HIV-related stigma is one of the most formidable obstacles facing people living with HIV and their advocates. Stigma is a product of misinformation about HIV and broad societal acceptance of certain human characteristics or behaviors as inherently bad or spoiling of individual identity. HIV-related stigma is a significant public health problem; it creates very real obstacles for people living with HIV in obtaining treatment, housing, education, and employment, all of which are essential to their health. Because HIV, and the behaviors or identities associated with it—such as being gay or using drugs—are still stigmatized, confirming or disclosing one’s HIV status is still widely perceived as socially dangerous. In short, HIV stigma discourages testing as well as prevention methods such as condom-use, and it creates confusion about how HIV is and is not transmitted. HIV-related stigma is also tied to—and compounded by—stigma and discrimination associated with poverty, race, sex, and gender identity. The resources on this issue examine the magnitude and causes of HIV-related stigma and its impact on the health, rights, and well-being of people living with HIV, with a focus on those who face additional marginalization, such as women, people of color, the LGBTQ community, and those living in poverty.
Women, HIV, and Stigma: Results from a National Survey, American Foundation for AIDS Research (amfAR)
Between March 22 and April 17, 2007, amFAR, the American Foundation for AIDS Research, conducted an online survey to assess stigma facing HIV-positive women in the United States. The survey revealed that HIV-positive women continue to face a high level of stigma in both their personal and their professional lives. The results showed pervasive negative views of HIV-positive women and a high level of discomfort interacting with them. Click here to download.
Male Patient Perceptions of HIV Stigma in Healthcare Context, Lance S. Rintamaki et al.

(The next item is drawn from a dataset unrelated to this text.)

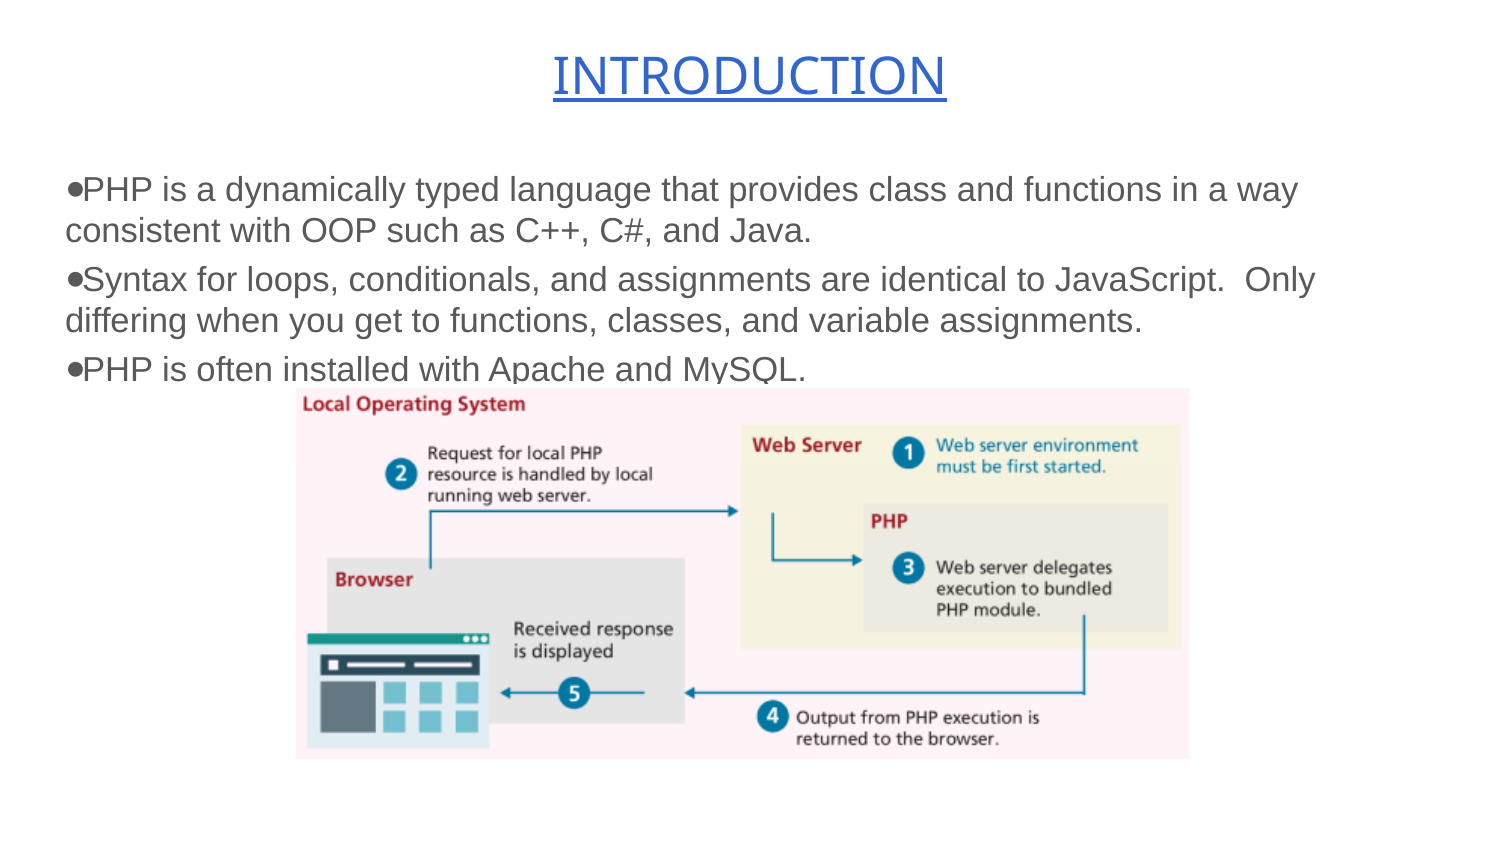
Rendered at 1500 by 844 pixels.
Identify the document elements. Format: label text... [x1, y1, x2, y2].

title INTRODUCTION [0, 37, 1500, 110]
subtitle PHP is a dynamically typed language that provides class and functions in a way consistent with OOP such as C++, C#, and Java. Syntax for loops, conditionals, and assignments are identical to JavaScript. Only differing when you get to functions, classes, and variable assignments. PHP is often installed with Apache and MySQL. [50, 159, 1425, 397]
picture [287, 384, 1201, 771]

This study examines the experiences of 50 male U.S. military veterans living with HIV and their perceptions of HIV stigma within health care contexts. Participants described a variety of behaviors performed by health care personnel as stigmatizing, ranging from nonverbal cues to blatant discrimination and physical abuse. These findings are particularly useful in that they (1) focus on health care personnel's actual behaviors rather than their attitudes and beliefs about HIV-positive patients, (2) include patients' perceptions regarding the behaviors of both clinical and nonclinical health care personnel, and (3) identify behaviors patients perceive as stigmatizing that are unique to health care contexts. Combined, these findings provide health care personnel a tangible list of behaviors that should either be avoided or further explained to HIV-positive patients, as they may be interpreted as stigmatizing. The study also discusses the prevalence of stigma and how stigma can constitute a public health problem by preventing people living with HIV from accessing care, creating additional stress and health problems, and preventing people with HIV from disclosing their status.